→ WHAT TO PRODUCE
Every line in the records below between the one holding "S0 等早型星系，S 多处于星系团外围。星系群中则是漩涡星系主导。" and the one holding "记长轴为$a$,短轴为$b$,可将椭圆星系按椭率大小分为 E0 到 E7 八个次型：", inclusive, is to be set down exactly; all other lines are to be left out.

───── DATA EXTRACT ─────

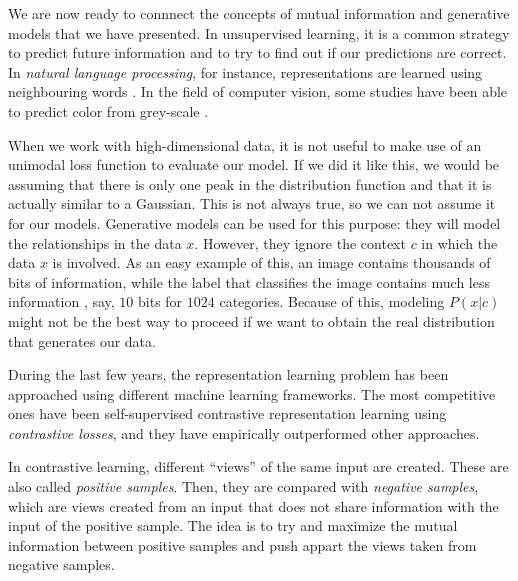 

We are now ready to connnect the concepts of mutual information and generative models that we have presented. In unsupervised learning,
it is a common strategy to predict future information and to try to find out if our predictions are correct.
In \emph{natural language processing}, for instance, representations are learned 
using neighbouring words \citep{mikolov_efficient_2013}. In the field of computer vision, some studies have been able to predict color from grey-scale \citep{doersch_unsupervised_2016}.

When we work with high-dimensional data, it is not useful to make use of an unimodal loss function to evaluate our model. If we did it like this, we would be assuming that there is only
one peak in the distribution function and that it is actually similar to a Gaussian.  This is not always true, so we can not assume it for our models. Generative models can be used for this purpose:
they will model the relationships in the data $x$. However, they ignore the context $c$ in which the data $x$ is involved. As an easy example of this, an image contains thousands of bits of information,
while the label that classifies the image contains much less information , say, $10$ bits for $1024$ categories. Because of this, modeling $P(x|c)$ might not be the best way to proceed if we want
to obtain the real distribution that generates our data. 

During the last few years, the representation learning problem has been approached using different machine learning frameworks. The most competitive ones have been self-supervised contrastive representation learning \cite{oord_representation_2019,tian_what_2020,hjelm_learning_2019,gutmann_noise-contrastive_nodate,chen_simple_2020,he_momentum_2020} using \emph{contrastive losses}, and they have empirically outperformed other approaches.     

In contrastive learning, different ``views'' of the same input are created. These are also called \emph{positive samples}. Then, they are compared with \emph{negative samples}, which are views created from an input that does not share information with the input of the positive sample. The idea is to try and maximize the mutual information between positive samples and push appart the views taken from negative samples. 

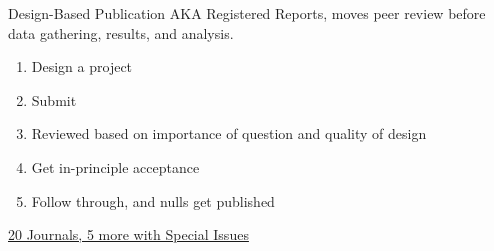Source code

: \documentclass{beamer}
\begin{document}
\begin{frame}{Design-Based Publication}
AKA Registered Reports, moves peer review before data gathering, results, and analysis.

\begin{enumerate}[<.->]
\item Design a project
\item Submit
\item Reviewed based on importance of question and quality of design
\item Get in-principle acceptance
\item Follow through, and nulls get published
\end{enumerate}
\href{https://osf.io/8mpji/wiki/home/}{20 Journals, 5 more with Special Issues }
\end{frame}
\end{document}
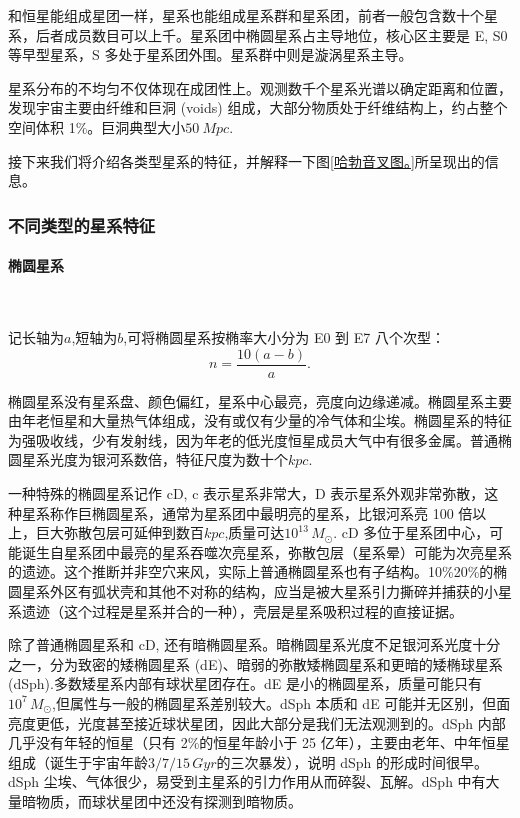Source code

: \documentclass[../天体物理基础.tex]{subfiles}
\begin{document}
和恒星能组成星团一样，星系也能组成星系群和星系团，前者一般包含数十个星系，后者成员数目可以上千。星系团中椭圆星系占主导地位，核心区主要是 E, S0 等早型星系，S 多处于星系团外围。星系群中则是漩涡星系主导。

星系分布的不均匀不仅体现在成团性上。观测数千个星系光谱以确定距离和位置，发现宇宙主要由纤维和巨洞 (voids) 组成，大部分物质处于纤维结构上，约占整个空间体积 1\%。巨洞典型大小$\qty{50}{Mpc}$.

接下来我们将介绍各类型星系的特征，并解释一下图\ref{哈勃音叉图。}所呈现出的信息。

\subsubsection{不同类型的星系特征}

\paragraph{椭圆星系}~{}

记长轴为$a$,短轴为$b$,可将椭圆星系按椭率大小分为 E0 到 E7 八个次型：
\begin{equation}
n=\frac{10\left(a-b\right)}{a}.
\end{equation}

椭圆星系没有星系盘、颜色偏红，星系中心最亮，亮度向边缘递减。椭圆星系主要由年老恒星和大量热气体组成，没有或仅有少量的冷气体和尘埃。椭圆星系的特征为强吸收线，少有发射线，因为年老的低光度恒星成员大气中有很多金属。普通椭圆星系光度为银河系数倍，特征尺度为数十个$\unit{kpc}$.

一种特殊的椭圆星系记作 cD, c 表示星系非常大，D 表示星系外观非常弥散，这种星系称作巨椭圆星系，通常为星系团中最明亮的星系，比银河系亮 100 倍以上，巨大弥散包层可延伸到数百$\unit{kpc}$,质量可达$10^{13}\,\unit{M_{\odot}}$. cD 多位于星系团中心，可能诞生自星系团中最亮的星系吞噬次亮星系，弥散包层（星系晕）可能为次亮星系的遗迹。这个推断并非空穴来风，实际上普通椭圆星系也有子结构。10\%\text{\textendash}20\%的椭圆星系外区有弧状壳和其他不对称的结构，应当是被大星系引力撕碎并捕获的小星系遗迹（这个过程是星系并合的一种），壳层是星系吸积过程的直接证据。

除了普通椭圆星系和 cD, 还有暗椭圆星系。暗椭圆星系光度不足银河系光度十分之一，分为致密的矮椭圆星系 (dE)、暗弱的弥散矮椭圆星系和更暗的矮椭球星系 (dSph).多数矮星系内部有球状星团存在。dE 是小的椭圆星系，质量可能只有$10^{7}\,\unit{M_{\odot}}$,但属性与一般的椭圆星系差别较大。dSph 本质和 dE 可能并无区别，但面亮度更低，光度甚至接近球状星团，因此大部分是我们无法观测到的。dSph 内部几乎没有年轻的恒星（只有 2\%的恒星年龄小于 25 亿年），主要由老年、中年恒星组成（诞生于宇宙年龄$3/7/15\,\unit{Gyr}$的三次暴发），说明 dSph 的形成时间很早。dSph 尘埃、气体很少，易受到主星系的引力作用从而碎裂、瓦解。dSph 中有大量暗物质，而球状星团中还没有探测到暗物质。
\end{document}

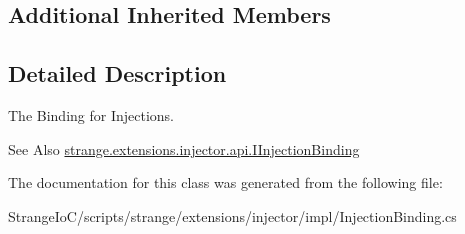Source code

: \subsection*{Additional Inherited Members}


\subsection{Detailed Description}
The Binding for Injections. 

\begin{DoxySeeAlso}{See Also}
\hyperlink{interfacestrange_1_1extensions_1_1injector_1_1api_1_1_i_injection_binding}{strange.\-extensions.\-injector.\-api.\-I\-Injection\-Binding} 
\end{DoxySeeAlso}


The documentation for this class was generated from the following file\-:\begin{DoxyCompactItemize}
\item 
Strange\-Io\-C/scripts/strange/extensions/injector/impl/Injection\-Binding.\-cs\end{DoxyCompactItemize}
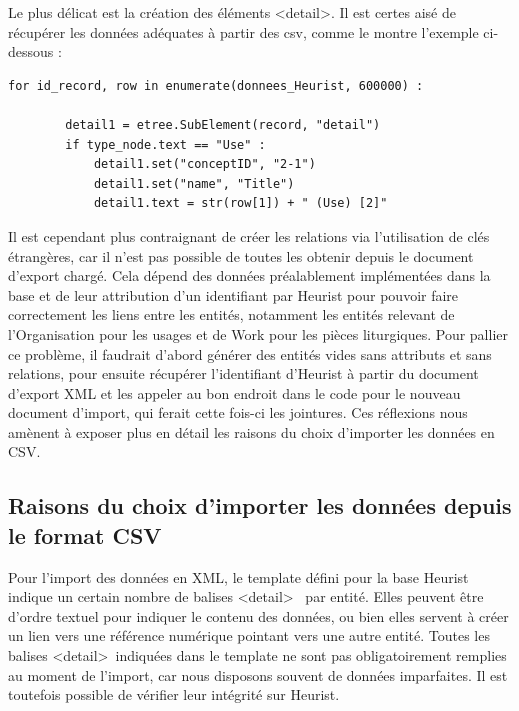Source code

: \documentclass[a4paper,12pt,twoside]{book}
\begin{document}
Le plus délicat est la création des éléments \textless detail\textgreater . Il est certes aisé de récupérer les données adéquates à partir des csv, comme le montre l'exemple ci-dessous : 
\begin{verbatim}
for id_record, row in enumerate(donnees_Heurist, 600000) :

        detail1 = etree.SubElement(record, "detail")
        if type_node.text == "Use" :
            detail1.set("conceptID", "2-1")
            detail1.set("name", "Title")
            detail1.text = str(row[1]) + " (Use) [2]"

\end{verbatim}
Il est cependant plus contraignant de créer les relations via l'utilisation de clés étrangères, car il n'est pas possible de toutes les obtenir depuis le document d'export chargé. Cela dépend des données préalablement implémentées dans la base et de leur attribution d'un identifiant par Heurist pour pouvoir faire correctement les liens entre les entités, notamment les entités relevant de l'\og Organisation\fg{} pour les usages et de \og Work\fg{} pour les pièces liturgiques. Pour pallier ce problème, il faudrait d'abord générer des entités vides sans attributs et sans relations, pour ensuite récupérer l'identifiant d'Heurist à partir du document d'export XML et les appeler au bon endroit dans le code pour le nouveau document d'import, qui ferait cette fois-ci les jointures. Ces réflexions nous amènent à exposer plus en détail les raisons du choix d'importer les données en CSV. 

	
	\subsection{Raisons du choix d’importer les données depuis le format CSV}
	
Pour l'import des données en XML, le template défini pour la base Heurist indique un certain nombre de balises \textless detail\textgreater~ par entité. Elles peuvent être d'ordre textuel pour indiquer le contenu des données, ou bien elles servent à créer un lien vers une référence numérique pointant vers une autre entité. Toutes les balises \textless detail\textgreater~indiquées dans le template ne sont pas obligatoirement remplies au moment de l'import, car nous disposons souvent de données imparfaites. Il est toutefois possible de vérifier leur intégrité sur Heurist.
	
\end{document}
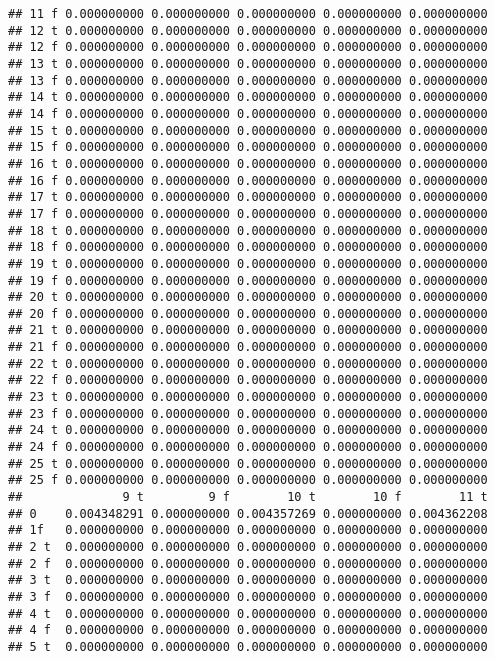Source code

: \documentclass[]{article}
\begin{document}
\begin{verbatim}
## 11 f 0.000000000 0.000000000 0.000000000 0.000000000 0.000000000
## 12 t 0.000000000 0.000000000 0.000000000 0.000000000 0.000000000
## 12 f 0.000000000 0.000000000 0.000000000 0.000000000 0.000000000
## 13 t 0.000000000 0.000000000 0.000000000 0.000000000 0.000000000
## 13 f 0.000000000 0.000000000 0.000000000 0.000000000 0.000000000
## 14 t 0.000000000 0.000000000 0.000000000 0.000000000 0.000000000
## 14 f 0.000000000 0.000000000 0.000000000 0.000000000 0.000000000
## 15 t 0.000000000 0.000000000 0.000000000 0.000000000 0.000000000
## 15 f 0.000000000 0.000000000 0.000000000 0.000000000 0.000000000
## 16 t 0.000000000 0.000000000 0.000000000 0.000000000 0.000000000
## 16 f 0.000000000 0.000000000 0.000000000 0.000000000 0.000000000
## 17 t 0.000000000 0.000000000 0.000000000 0.000000000 0.000000000
## 17 f 0.000000000 0.000000000 0.000000000 0.000000000 0.000000000
## 18 t 0.000000000 0.000000000 0.000000000 0.000000000 0.000000000
## 18 f 0.000000000 0.000000000 0.000000000 0.000000000 0.000000000
## 19 t 0.000000000 0.000000000 0.000000000 0.000000000 0.000000000
## 19 f 0.000000000 0.000000000 0.000000000 0.000000000 0.000000000
## 20 t 0.000000000 0.000000000 0.000000000 0.000000000 0.000000000
## 20 f 0.000000000 0.000000000 0.000000000 0.000000000 0.000000000
## 21 t 0.000000000 0.000000000 0.000000000 0.000000000 0.000000000
## 21 f 0.000000000 0.000000000 0.000000000 0.000000000 0.000000000
## 22 t 0.000000000 0.000000000 0.000000000 0.000000000 0.000000000
## 22 f 0.000000000 0.000000000 0.000000000 0.000000000 0.000000000
## 23 t 0.000000000 0.000000000 0.000000000 0.000000000 0.000000000
## 23 f 0.000000000 0.000000000 0.000000000 0.000000000 0.000000000
## 24 t 0.000000000 0.000000000 0.000000000 0.000000000 0.000000000
## 24 f 0.000000000 0.000000000 0.000000000 0.000000000 0.000000000
## 25 t 0.000000000 0.000000000 0.000000000 0.000000000 0.000000000
## 25 f 0.000000000 0.000000000 0.000000000 0.000000000 0.000000000
##              9 t         9 f        10 t        10 f        11 t
## 0    0.004348291 0.000000000 0.004357269 0.000000000 0.004362208
## 1f   0.000000000 0.000000000 0.000000000 0.000000000 0.000000000
## 2 t  0.000000000 0.000000000 0.000000000 0.000000000 0.000000000
## 2 f  0.000000000 0.000000000 0.000000000 0.000000000 0.000000000
## 3 t  0.000000000 0.000000000 0.000000000 0.000000000 0.000000000
## 3 f  0.000000000 0.000000000 0.000000000 0.000000000 0.000000000
## 4 t  0.000000000 0.000000000 0.000000000 0.000000000 0.000000000
## 4 f  0.000000000 0.000000000 0.000000000 0.000000000 0.000000000
## 5 t  0.000000000 0.000000000 0.000000000 0.000000000 0.000000000

\end{verbatim}
\end{document}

─────

→ TASK RESULT
和恒星能组成星团一样，星系也能组成星系群和星系团，前者一般包含数十个星系，后者成员数目可以上千。星系团中椭圆星系占主导地位，核心区主要是 E, S0 等早型星系，S 多处于星系团外围。星系群中则是漩涡星系主导。

星系分布的不均匀不仅体现在成团性上。观测数千个星系光谱以确定距离和位置，发现宇宙主要由纤维和巨洞 (voids) 组成，大部分物质处于纤维结构上，约占整个空间体积 1\%。巨洞典型大小$\qty{50}{Mpc}$.

接下来我们将介绍各类型星系的特征，并解释一下图\ref{哈勃音叉图。}所呈现出的信息。

\subsubsection{不同类型的星系特征}

\paragraph{椭圆星系}~{}

记长轴为$a$,短轴为$b$,可将椭圆星系按椭率大小分为 E0 到 E7 八个次型：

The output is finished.